Limitations & Future Work¶
- Reliance on the CLIP visual encoder may introduce representational biases that do not fully align with neural processing.
- The model cannot capture all sources of neural variability (e.g., attentional state fluctuations, neuromodulatory effects).
- Validation is limited to the NSD dataset; generalizability requires further investigation.
- The benefit of data augmentation plateaus or degrades with increasing amounts of synthesized data, necessitating optimization of the quality–diversity trade-off.
Related Work & Insights¶
- The most direct comparison is with MindSimulator, whose stochasticity is introduced only at inference time via diffusion sampling, while the core generative process remains deterministic.
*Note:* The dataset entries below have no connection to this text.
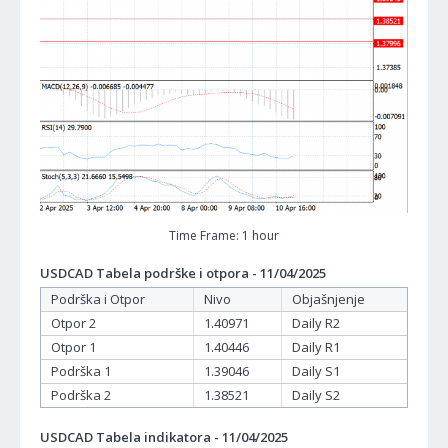
Time Frame: 1 hour
USDCAD Tabela podrške i otpora - 11/04/2025
Podrška i Otpor
Nivo
Objašnjenje
Otpor 2
1.40971
Daily R2
Otpor 1
1.40446
Daily R1
Podrška 1
1.39046
Daily S1
Podrška 2
1.38521
Daily S2
USDCAD Tabela indikatora - 11/04/2025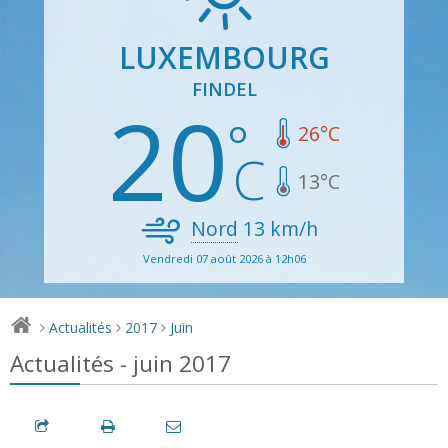
LUXEMBOURG
FINDEL
20
26
°C
13
°C
Nord
13
km/h
Vendredi 07 août 2026 à 12h06
Actualités
2017
Juin
>
>
>
Actualités - juin 2017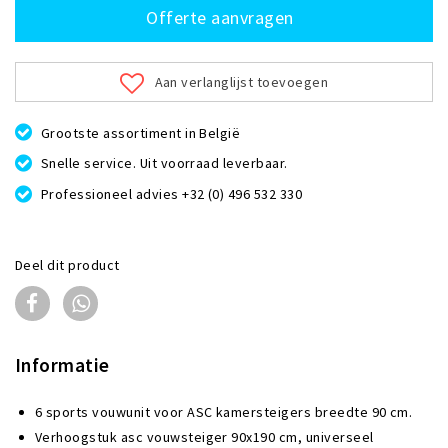
Offerte aanvragen
Aan verlanglijst toevoegen
Grootste assortiment in België
Snelle service. Uit voorraad leverbaar.
Professioneel advies +32 (0) 496 532 330
Deel dit product
Informatie
6 sports vouwunit voor ASC kamersteigers breedte 90 cm.
Verhoogstuk asc vouwsteiger 90x190 cm, universeel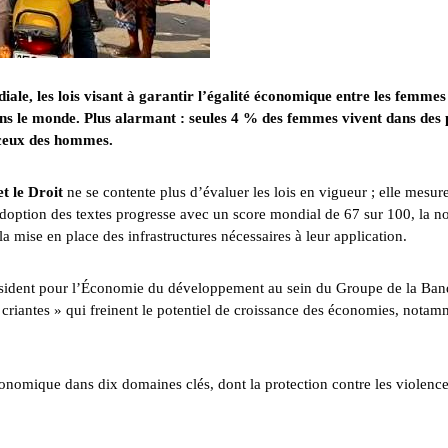
e, les lois visant à garantir l’égalité économique entre les femmes 
ns le monde. Plus alarmant : seules 4 % des femmes vivent dans des 
 ceux des hommes.
t le Droit
ne se contente plus d’évaluer les lois en vigueur ; elle mesure
l’adoption des textes progresse avec un score mondial de 67 sur 100, la n
 la mise en place des infrastructures nécessaires à leur application.
résident pour l’Économie du développement au sein du Groupe de la Ba
s criantes » qui freinent le potentiel de croissance des économies, nota
onomique dans dix domaines clés, dont la protection contre les violence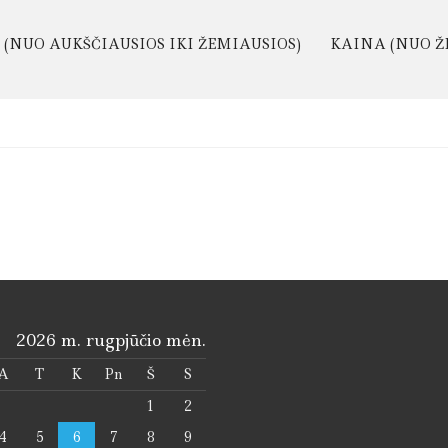
(NUO AUKŠČIAUSIOS IKI ŽEMIAUSIOS)
KAINA (NUO Ž
2026 m. rugpjūčio mėn.
A
T
K
Pn
Š
S
1
2
4
5
6
7
8
9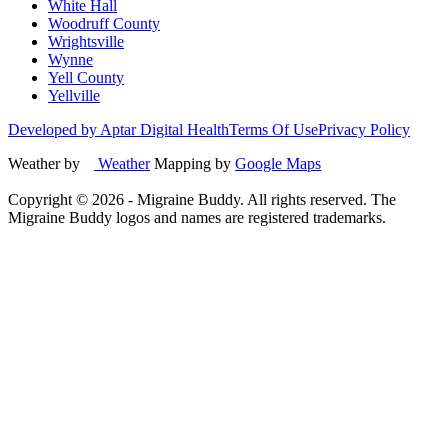
White Hall
Woodruff County
Wrightsville
Wynne
Yell County
Yellville
Developed by Aptar Digital Health
Terms Of Use
Privacy Policy
Weather by
Weather
Mapping by
Google Maps
Copyright ©
2026
- Migraine Buddy. All rights reserved. The
Migraine Buddy logos and names are registered trademarks.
- The "probabilistic + semantic conditioning" paradigm of BrainVAE is generalizable to other neuroimaging modalities (EEG, MEG).
- The paradigm of using synthesized fMRI as data augmentation offers a promising new direction for addressing the scarcity of brain imaging data.
Rating¶
- Novelty: ⭐⭐⭐⭐⭐ Probabilistic neural encoding model combined with one-step mapping, with thorough biological justification.
- Experimental Thoroughness: ⭐⭐⭐⭐⭐ Multi-subject evaluation, few-shot and data augmentation experiments, ablation studies, and brain functional analysis.
- Writing Quality: ⭐⭐⭐⭐⭐ Clear motivation with tightly coupled method, experiments, and analysis.
- Value: ⭐⭐⭐⭐⭐ Direct contributions to both neuroscience and BCI research.